● Task A
Decide whether each statement agrees with the Sacred Valley page below, answering yes or no and quoting the words that decide it: (i) The Sacred Valley lies about 27 km northeast of Cuzco. (ii) The road through Pisac is the most used route into the valley. (iii) The valley lies at some 2,800 meters above sea level.
● Task B
Reproduce a passage of the Sacred Valley page below without changes, beginning at the words "At some 2,800" and stopping after "better road conditions.".
● Task C
According to the Sacred Valley page below, why is the road through Chinchero the more used of the two routes from Cuzco? Answer in one to three sentences.

### Reading text

Cuzco and the Sacred Valley of the Incas
Cuzco - from Pisac to Ollantaytambo...
At some 2,800 meters above sea level the beautiful valley known as 'Vilcamayo' to the Incas, stretches out from the Inca citadels of Pisac to Ollantaytambo along the Urubamba / Vilcanota River or "Sacred River". Yucay was the name the Incas used to call this valley, one of the most fertile of Peru.
The Sacred Valley is located about 27 km (1 hour) to the Northeast of Cuzco. It is possible to get there by two asphalted roads. The first one is the most used leaving from Cuzco by Chinchero (28 km) to Urubamba (57 km). The second important road leaves from Cuzco to the northeast towards Pisac (33 km) going next to the Vilcanota River up to the village of Calca (50 km) exactly in the heart of the valley. The first route is the most used due to better road conditions.
Although the tourist infrastructure has grown meaningfully in the last years and today we offer a variety of accommodation and restaurant facilities, the valley has managed to preserve its natural enchanting peace. Its character of "sacred" has survived the pass of the time and that magic continues to seduce the visitors.

######
### Information supplied

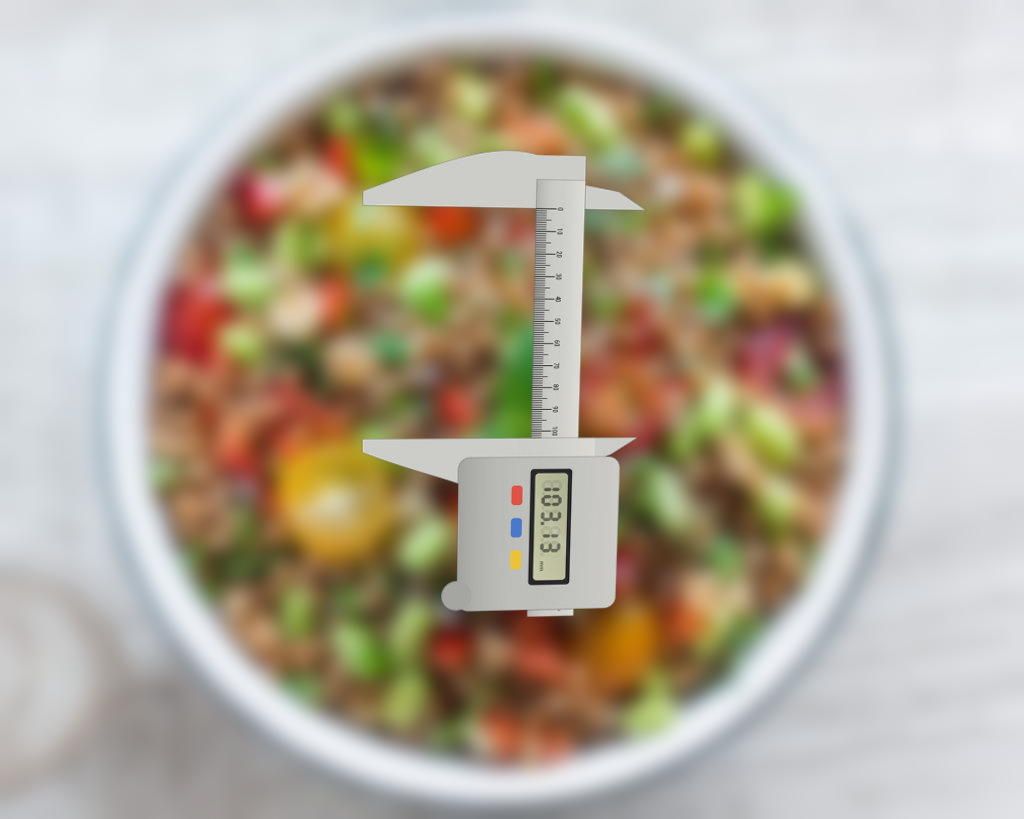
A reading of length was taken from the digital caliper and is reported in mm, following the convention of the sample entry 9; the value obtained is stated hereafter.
103.13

######

● Exercise solution A
(i) Yes: "The Sacred Valley is located about 27 km (1 hour) to the Northeast of Cuzco."
(ii) No: "The first route is the most used due to better road conditions." The first route is the one "leaving from Cuzco by Chinchero (28 km) to Urubamba (57 km)."
(iii) Yes: "At some 2,800 meters above sea level the beautiful valley known as 'Vilcamayo' to the Incas, stretches out from the Inca citadels of Pisac to Ollantaytambo".

● Exercise solution B
At some 2,800 meters above sea level the beautiful valley known as 'Vilcamayo' to the Incas, stretches out from the Inca citadels of Pisac to Ollantaytambo along the Urubamba / Vilcanota River or "Sacred River". Yucay was the name the Incas used to call this valley, one of the most fertile of Peru.
The Sacred Valley is located about 27 km (1 hour) to the Northeast of Cuzco. It is possible to get there by two asphalted roads. The first one is the most used leaving from Cuzco by Chinchero (28 km) to Urubamba (57 km). The second important road leaves from Cuzco to the northeast towards Pisac (33 km) going next to the Vilcanota River up to the village of Calca (50 km) exactly in the heart of the valley. The first route is the most used due to better road conditions.

● Exercise solution C
The road from Cuzco through Chinchero to Urubamba is the most used because of its better road conditions.